#### [DOCUMENT TEXT]
○ ○ ○ ○ ○ ○ ○

Aging Driver Followup: when is Enough Too Much?

At Some Point, You Have to Know when to Lay the Keys Down

Marc Stern
Several days ago, I published a piece about the mark that the aging Boomer generation would make on the roads of America. I am part of that generation. Indeed, I'm in the front part of it - not quite retirement age yet (about seven years for that) but close enough to have an opinion that some might find a little hard to take.

My background spells out my biography. I have been in and around new and used cars most of my life. My mom, when I was what was called a latchkey kid of the 1950s, used to drag my younger brother and myself with her to work on Saturdays when she used to be the office manager of a brake lining remanufacturing outfit in Boston. In those days, there was quite a bit of local remanufacturing going on and my brother and I weighed out more boxes or rivets and washers or added up columns of figures on old "comptometers" - adding machines - just to give us something to do. Who knew that all of the asbestos and other goodies that made up the brake linings and shoes that they manufactured could have caused us harm? We didn't in 1955.

That was the start of my road to ruin with cars and things automotive. My Dad, a couple years later, took us with him on his rounds as an insurance agent. One of his hangouts was a new-car dealership in a town not far from where we lived. Dad sold a ton of life insurance to folks who had just bought new cars because you just "couldn't leave your family unprotected" if something should happen to you (the husband of the nuclear family of the 1950s or breadwinner). It was a good gambit and it put a lot of food on the table. It also let my brother and I run around a dealership and get in and out of new cars.

A few years later the Dad of friends of mine, who happened to work at a Chevy dealership, brought home a slide show of all of the new 1960 models and swore us to secrecy so we could see the changes. I was about 10 at the time and who knew?

Well, school things began to intervene in our lives and my brother and I went our separate ways (I have an older brother who bought a classic 1955 Chrysler 300 that I bet he wishes he still had for about $50 and drove it all over. I never did get a chance to ride in it, but he did let me ride in his first car, the $25 1948 Dodge that lasted a week). By now I was hooked on new cars and, of course, spent the obligatory time pumping gas at a Shell station a couple of towns away (when people didn't pump their own) and I hung out at an Esso (now Exxon) station and in the garage of an independent mechanic.

There's a reason for this background that I'll get to shortly. Soon after this I received my license and my first car - a 1959 (you've probably never heard of this) Rambler Custom sedan. Let's just leave it at the fact that my younger brother - he's a year younger than me - and I shared the car. I used to gas it up in the afternoon and the next morning it would be dry. It seems he and his friends like to buy their cigarettes in New York City and since it was only a six-hour round trip (and a tank of gas) he did that many times (we've both long-since stopped smoking).

○ ○ ○ ○ ○ ○ ○

#### [GIVEN DATA]
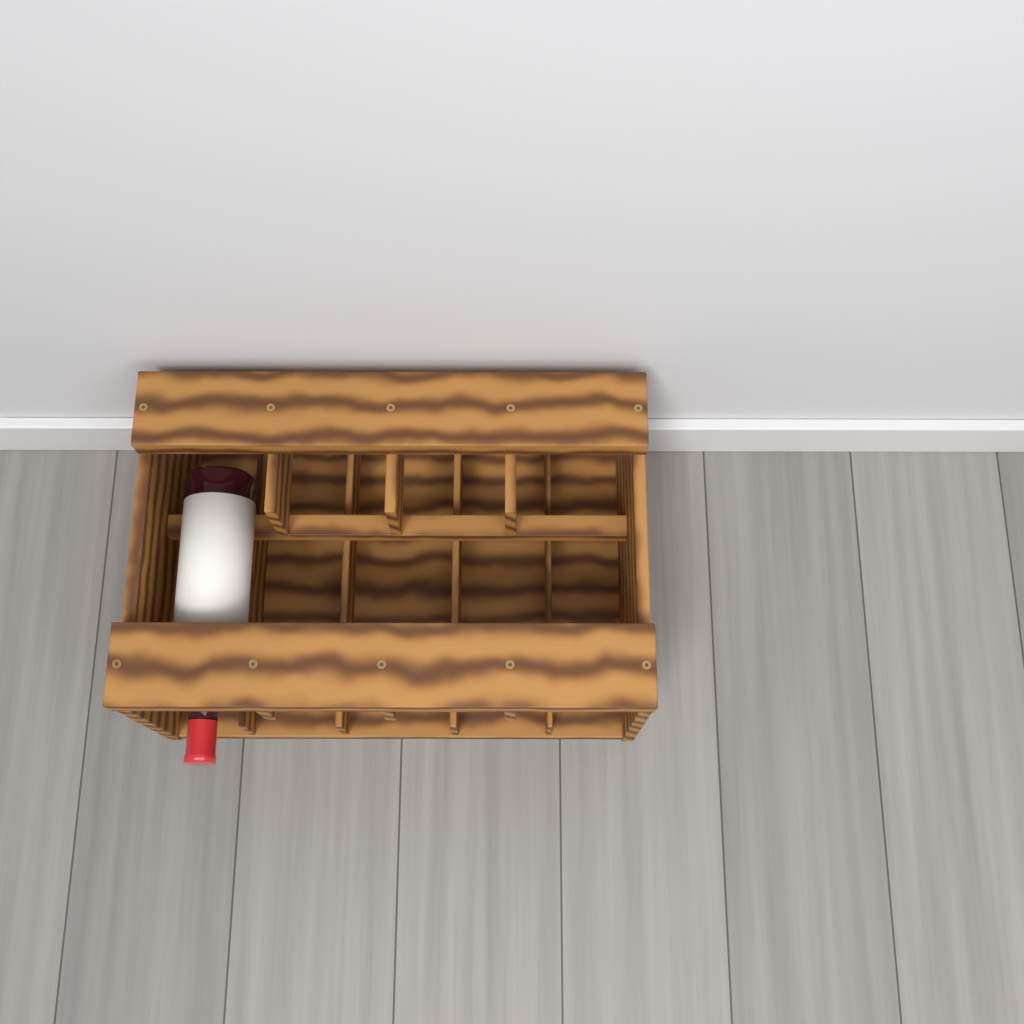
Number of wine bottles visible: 1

○ ○ ○ ○ ○ ○ ○

#### [EXERCISE INSTRUCTIONS]
1. In the essay on aging drivers, what was the writer's first car?
2. Continue the essay on aging drivers from where it stops.

#### [ANSWERS TO THE PROBLEMS]
1. A 1959 Rambler Custom sedan.

2.
This was high school and I moved on to college where I bought my first used car, a 1967 Opal Kadett Wagon that was just a love (kept on running even after it was stolen and the idiots who did it tried to use it as an SUV. They banged up the differential, but that's about it. The police found it parked about a block from where it was stolen!)

My first new car was a Mitsubishi Galant, also called the Dodge Colt, at the time, and it was way ahead of its time with a semi-hemi four and a deuce (two-barrel carb) and four on the floor. I traded this car after my marriage because my wife couldn't handle the stick well and I really never missed it because a strange thing happened. I became the auto editor of the newspaper on which I was working, a position I held for more than 12 years. I later became its weekly car columnist, a position I held for more than 30 years. So to say that cars have shaped my life is an understatement. They have been a huge part of my life. I have driven on the order of 4,500 different models through the years (I got three per week for 52 weeks a year for 30 years) and I always managed to find something to say.

I have also taken driving courses and studied the physics of driving and autos so that while I am not an Automotive Engineer, I'm a pretty good lay engineer and do understand a thing or three about cars and driving.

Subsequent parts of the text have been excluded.